The play — despite its grand title, breath-taking setting and fascinating theme — is a muddle and can’t decide if it’s a comedy or a magnificent moral tale. In the event, it falls short of both.
Not that there isn’t much to like. Jon Bausor’s glittering ski slope under brooding Alpine peaks, for one, provokes a rush of excitement as you enter the theatre and is a reminder throughout of the glorious power of nature and its humbling effect on the human mind.
Rory Kinnear, exhibiting his easy, unclouded rapport with any audience, effortlessly commands our attention as main man, Tomas, while Sule Rimi and Siena Kelly light up the stage as comedy supporting duo.

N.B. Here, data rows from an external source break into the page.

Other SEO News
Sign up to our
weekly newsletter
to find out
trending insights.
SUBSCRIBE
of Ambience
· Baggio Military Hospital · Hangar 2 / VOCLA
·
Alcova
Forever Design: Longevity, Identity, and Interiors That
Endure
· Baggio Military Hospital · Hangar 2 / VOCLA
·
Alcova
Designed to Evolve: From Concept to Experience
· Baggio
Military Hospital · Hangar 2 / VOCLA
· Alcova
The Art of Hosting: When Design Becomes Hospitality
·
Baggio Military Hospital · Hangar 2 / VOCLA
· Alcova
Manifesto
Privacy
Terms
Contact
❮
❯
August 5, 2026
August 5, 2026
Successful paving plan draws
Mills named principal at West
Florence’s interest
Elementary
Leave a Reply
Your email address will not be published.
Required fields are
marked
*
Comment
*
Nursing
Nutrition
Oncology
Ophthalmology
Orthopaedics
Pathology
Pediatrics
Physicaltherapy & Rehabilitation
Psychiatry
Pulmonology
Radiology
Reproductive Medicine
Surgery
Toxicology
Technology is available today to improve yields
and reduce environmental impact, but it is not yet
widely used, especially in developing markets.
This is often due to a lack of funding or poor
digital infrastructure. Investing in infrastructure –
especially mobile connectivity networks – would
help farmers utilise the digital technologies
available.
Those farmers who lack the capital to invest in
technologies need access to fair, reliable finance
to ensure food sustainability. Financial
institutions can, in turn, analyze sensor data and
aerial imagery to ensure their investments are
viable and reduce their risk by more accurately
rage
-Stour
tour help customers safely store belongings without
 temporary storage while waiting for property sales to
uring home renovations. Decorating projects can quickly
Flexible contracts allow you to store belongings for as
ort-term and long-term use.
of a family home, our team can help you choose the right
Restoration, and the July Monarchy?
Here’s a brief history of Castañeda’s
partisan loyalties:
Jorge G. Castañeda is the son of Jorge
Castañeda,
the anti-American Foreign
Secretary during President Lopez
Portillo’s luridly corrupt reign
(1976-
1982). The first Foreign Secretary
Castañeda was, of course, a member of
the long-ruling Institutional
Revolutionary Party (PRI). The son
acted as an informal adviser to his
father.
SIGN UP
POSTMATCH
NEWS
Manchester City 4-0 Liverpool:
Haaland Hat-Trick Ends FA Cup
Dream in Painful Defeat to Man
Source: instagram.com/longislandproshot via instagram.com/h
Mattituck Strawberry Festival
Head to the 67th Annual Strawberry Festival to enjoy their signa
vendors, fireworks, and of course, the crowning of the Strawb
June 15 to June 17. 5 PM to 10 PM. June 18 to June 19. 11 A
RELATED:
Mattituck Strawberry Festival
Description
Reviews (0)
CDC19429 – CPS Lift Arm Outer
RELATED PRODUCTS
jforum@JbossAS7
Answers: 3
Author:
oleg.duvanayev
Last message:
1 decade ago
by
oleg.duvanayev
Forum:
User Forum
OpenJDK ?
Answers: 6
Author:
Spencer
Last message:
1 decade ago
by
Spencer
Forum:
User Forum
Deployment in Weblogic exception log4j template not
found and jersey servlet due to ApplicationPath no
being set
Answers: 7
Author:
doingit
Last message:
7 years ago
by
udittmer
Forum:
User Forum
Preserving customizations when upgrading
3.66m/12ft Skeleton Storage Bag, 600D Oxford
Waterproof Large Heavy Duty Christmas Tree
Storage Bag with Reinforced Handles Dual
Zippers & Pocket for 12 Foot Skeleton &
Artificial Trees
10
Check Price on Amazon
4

The drama, itself, raises profound questions about how well we know ourselves and what insecurities and unacknowledged weaknesses shape our behaviour.
When an avalanche — frighteningly created on stage through sound and profuse dry ice — seems to engulf Tomas and his family as they bicker on the piste, we are invited to consider how little any of us know about how we will respond in moments of danger.
How Tomas responds becomes the driver of the play and it is very much the male rather than female sex that is the subject of scrutiny.
But the script is uneven and the characters unrealised. The comedy reduces to silliness at times what should be an immersive experience; and the action is so fragmented, and the family unit so conceptual rather than real, that emotional engagement with Tomas’s plight is nigh on impossible, even in the hands of so consummate an actor. And when the play ends, it’s with a whimper.
There are some fine comic lines and the thoughts generated by the theme will almost certainly attract good audiences.
But there is more at stake here, which better developed characters would show.
For instance, through no fault of her own, Lyndsey Marshal’s portrayal of Tomas’s glaringly charmless wife, Ebba, comes across as hard-nosed and uncaring.
Love between husbands and wives and parents and children is spectacularly absent, and the way the women talk disparagingly of their men makes you wonder why the men have anything to do with them at all.
Tomas, we learn, contorts his real self unceasingly in order to bring in the money, support the family and be a reasonable dad.
And when the pressure gets to him, you feel he deserves more kindness and less of the carelessly triumphant ridicule his wife heaps upon him.
Michael Longhurst’s production can easily amuse an audience. But it dodges the heart and betrays the characters. It’s a shame because the central theme could be so powerful.